What the exercise asks: In the entries below, find each line with the word "lines" and pull it out.

Available data:
-----
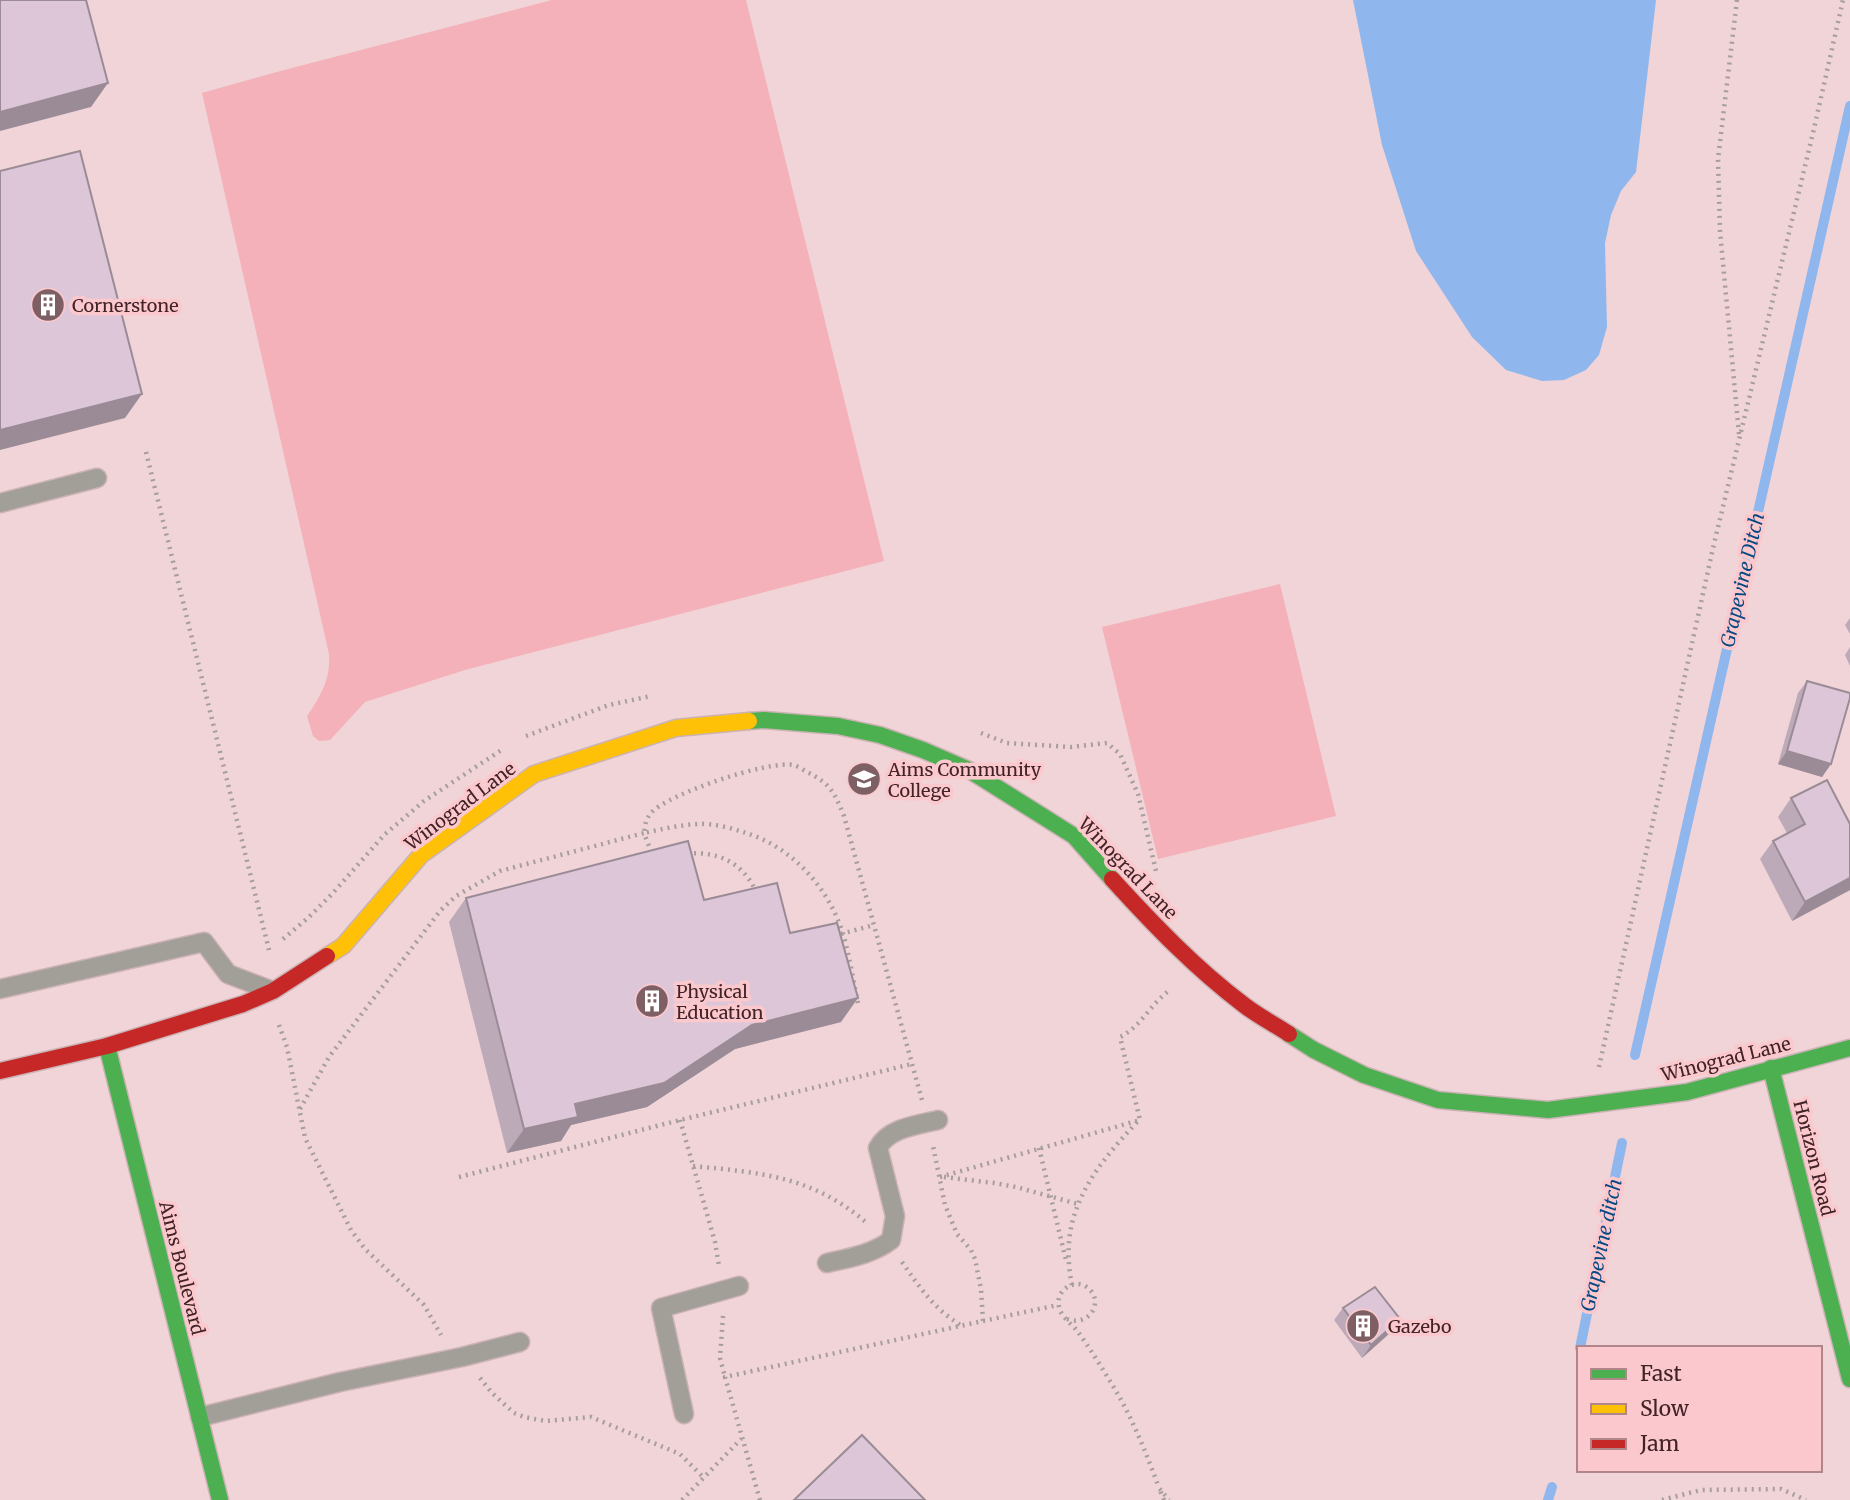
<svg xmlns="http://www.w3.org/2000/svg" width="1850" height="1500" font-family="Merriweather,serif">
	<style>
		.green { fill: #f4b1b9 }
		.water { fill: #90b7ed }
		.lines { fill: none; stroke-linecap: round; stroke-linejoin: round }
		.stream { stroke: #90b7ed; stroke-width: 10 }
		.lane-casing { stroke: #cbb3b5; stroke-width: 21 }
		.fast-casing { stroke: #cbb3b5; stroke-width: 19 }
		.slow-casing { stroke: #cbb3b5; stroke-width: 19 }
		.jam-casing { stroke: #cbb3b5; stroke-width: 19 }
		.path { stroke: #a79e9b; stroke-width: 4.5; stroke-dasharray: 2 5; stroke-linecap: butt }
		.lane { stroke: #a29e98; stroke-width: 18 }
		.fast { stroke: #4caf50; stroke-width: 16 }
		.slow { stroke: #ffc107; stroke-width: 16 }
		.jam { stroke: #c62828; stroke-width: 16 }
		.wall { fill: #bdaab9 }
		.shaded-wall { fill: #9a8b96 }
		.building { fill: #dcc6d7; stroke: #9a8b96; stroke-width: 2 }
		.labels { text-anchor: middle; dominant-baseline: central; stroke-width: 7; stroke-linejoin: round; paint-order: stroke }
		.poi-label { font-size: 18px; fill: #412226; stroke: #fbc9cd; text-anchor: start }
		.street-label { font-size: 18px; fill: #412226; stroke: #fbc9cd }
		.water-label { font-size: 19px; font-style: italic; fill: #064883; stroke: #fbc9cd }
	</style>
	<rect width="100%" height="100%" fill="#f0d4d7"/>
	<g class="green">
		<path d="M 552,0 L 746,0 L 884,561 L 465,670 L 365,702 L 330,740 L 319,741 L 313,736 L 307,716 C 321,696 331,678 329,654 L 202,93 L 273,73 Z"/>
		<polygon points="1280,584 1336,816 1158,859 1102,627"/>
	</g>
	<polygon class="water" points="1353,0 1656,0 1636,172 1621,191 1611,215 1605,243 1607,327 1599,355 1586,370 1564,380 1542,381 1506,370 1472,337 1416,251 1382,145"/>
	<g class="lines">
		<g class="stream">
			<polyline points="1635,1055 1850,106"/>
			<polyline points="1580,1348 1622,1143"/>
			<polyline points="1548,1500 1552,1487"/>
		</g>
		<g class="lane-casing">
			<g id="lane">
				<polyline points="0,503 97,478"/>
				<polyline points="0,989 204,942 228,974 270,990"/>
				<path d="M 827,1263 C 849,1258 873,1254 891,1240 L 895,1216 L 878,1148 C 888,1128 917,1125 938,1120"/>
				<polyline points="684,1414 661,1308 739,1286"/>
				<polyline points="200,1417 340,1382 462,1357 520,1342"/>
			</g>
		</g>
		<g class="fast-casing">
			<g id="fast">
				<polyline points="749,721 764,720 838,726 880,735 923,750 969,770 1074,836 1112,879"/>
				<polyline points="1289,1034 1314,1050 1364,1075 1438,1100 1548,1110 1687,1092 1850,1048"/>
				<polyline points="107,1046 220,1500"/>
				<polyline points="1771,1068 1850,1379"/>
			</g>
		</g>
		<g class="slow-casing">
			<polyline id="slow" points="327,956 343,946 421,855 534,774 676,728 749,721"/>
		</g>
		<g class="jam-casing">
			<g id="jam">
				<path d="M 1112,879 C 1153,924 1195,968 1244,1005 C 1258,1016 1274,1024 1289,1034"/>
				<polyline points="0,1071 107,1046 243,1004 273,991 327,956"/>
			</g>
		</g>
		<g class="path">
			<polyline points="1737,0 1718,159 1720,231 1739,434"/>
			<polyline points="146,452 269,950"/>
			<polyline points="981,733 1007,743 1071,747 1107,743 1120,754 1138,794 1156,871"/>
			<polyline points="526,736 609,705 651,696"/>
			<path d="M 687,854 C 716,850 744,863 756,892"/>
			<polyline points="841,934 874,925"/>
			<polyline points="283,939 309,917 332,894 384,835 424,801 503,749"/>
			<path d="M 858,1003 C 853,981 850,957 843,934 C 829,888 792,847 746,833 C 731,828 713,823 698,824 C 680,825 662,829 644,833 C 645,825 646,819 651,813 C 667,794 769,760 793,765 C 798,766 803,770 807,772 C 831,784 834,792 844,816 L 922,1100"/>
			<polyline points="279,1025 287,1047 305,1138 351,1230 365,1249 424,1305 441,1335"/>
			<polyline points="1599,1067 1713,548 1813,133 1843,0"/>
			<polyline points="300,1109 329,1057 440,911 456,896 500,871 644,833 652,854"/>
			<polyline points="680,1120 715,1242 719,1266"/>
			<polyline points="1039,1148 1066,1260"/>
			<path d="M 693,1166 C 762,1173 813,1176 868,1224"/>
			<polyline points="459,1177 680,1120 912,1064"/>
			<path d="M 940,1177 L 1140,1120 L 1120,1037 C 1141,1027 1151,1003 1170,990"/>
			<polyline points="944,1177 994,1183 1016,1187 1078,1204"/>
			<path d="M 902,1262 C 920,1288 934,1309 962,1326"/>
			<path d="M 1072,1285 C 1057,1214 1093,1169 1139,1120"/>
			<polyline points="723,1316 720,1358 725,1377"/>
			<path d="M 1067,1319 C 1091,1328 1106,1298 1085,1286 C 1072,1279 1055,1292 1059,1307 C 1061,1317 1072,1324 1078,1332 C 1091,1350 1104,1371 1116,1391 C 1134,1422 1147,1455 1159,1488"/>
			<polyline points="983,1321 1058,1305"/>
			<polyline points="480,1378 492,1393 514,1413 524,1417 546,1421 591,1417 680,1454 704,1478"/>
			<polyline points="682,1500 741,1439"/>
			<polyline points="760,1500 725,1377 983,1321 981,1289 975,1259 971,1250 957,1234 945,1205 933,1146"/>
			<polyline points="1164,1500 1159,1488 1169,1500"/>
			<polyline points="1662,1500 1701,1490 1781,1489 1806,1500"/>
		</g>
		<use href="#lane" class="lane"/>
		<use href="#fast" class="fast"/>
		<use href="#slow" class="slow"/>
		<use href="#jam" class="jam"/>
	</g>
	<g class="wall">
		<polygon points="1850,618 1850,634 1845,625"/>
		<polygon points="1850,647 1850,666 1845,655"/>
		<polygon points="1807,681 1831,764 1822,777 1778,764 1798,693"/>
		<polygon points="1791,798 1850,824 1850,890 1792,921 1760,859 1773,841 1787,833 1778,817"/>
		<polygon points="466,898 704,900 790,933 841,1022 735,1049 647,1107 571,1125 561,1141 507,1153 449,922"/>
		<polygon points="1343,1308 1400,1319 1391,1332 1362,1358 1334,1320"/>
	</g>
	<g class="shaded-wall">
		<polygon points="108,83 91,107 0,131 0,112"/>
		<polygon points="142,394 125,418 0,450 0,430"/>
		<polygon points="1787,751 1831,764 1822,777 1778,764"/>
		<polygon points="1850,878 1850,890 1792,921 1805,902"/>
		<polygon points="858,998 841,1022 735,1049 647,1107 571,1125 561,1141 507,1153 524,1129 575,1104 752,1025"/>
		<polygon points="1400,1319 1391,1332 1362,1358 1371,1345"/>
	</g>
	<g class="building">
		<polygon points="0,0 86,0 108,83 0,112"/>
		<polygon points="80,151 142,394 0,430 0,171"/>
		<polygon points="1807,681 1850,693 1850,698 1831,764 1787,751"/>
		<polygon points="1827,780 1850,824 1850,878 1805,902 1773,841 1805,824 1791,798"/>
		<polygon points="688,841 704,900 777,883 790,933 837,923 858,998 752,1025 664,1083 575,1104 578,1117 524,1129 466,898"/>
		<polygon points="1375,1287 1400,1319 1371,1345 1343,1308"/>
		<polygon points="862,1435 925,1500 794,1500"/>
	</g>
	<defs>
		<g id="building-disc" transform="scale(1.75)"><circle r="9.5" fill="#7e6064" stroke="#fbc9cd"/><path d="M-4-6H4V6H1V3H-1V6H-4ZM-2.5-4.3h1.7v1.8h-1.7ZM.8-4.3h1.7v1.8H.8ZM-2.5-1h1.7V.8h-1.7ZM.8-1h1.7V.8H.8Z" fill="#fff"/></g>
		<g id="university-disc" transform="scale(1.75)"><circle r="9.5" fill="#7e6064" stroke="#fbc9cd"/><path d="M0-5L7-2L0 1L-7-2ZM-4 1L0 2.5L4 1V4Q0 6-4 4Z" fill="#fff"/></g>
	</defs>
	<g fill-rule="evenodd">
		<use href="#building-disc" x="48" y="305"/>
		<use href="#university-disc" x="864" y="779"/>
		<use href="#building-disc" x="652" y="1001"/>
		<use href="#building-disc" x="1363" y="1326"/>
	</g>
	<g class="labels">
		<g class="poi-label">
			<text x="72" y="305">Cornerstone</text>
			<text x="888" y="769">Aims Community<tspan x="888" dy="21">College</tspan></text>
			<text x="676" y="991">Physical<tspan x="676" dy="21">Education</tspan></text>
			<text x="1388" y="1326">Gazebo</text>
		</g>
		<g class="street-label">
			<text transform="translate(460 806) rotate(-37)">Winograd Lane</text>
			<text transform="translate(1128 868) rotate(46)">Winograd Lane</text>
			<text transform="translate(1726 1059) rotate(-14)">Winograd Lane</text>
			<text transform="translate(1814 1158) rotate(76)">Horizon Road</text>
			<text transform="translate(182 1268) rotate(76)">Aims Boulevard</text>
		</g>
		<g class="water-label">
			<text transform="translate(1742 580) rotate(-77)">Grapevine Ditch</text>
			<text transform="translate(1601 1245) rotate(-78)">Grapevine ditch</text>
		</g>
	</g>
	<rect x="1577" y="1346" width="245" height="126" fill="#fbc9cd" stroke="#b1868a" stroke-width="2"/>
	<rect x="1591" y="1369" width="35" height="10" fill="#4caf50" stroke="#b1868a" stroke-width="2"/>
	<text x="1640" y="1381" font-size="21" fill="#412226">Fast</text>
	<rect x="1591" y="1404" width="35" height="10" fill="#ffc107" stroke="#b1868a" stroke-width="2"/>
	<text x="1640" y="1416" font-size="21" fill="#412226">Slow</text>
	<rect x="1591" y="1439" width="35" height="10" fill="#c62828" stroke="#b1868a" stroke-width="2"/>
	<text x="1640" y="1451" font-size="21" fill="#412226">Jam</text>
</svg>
-----
Task answer:
		.lines { fill: none; stroke-linecap: round; stroke-linejoin: round }
	<g class="lines">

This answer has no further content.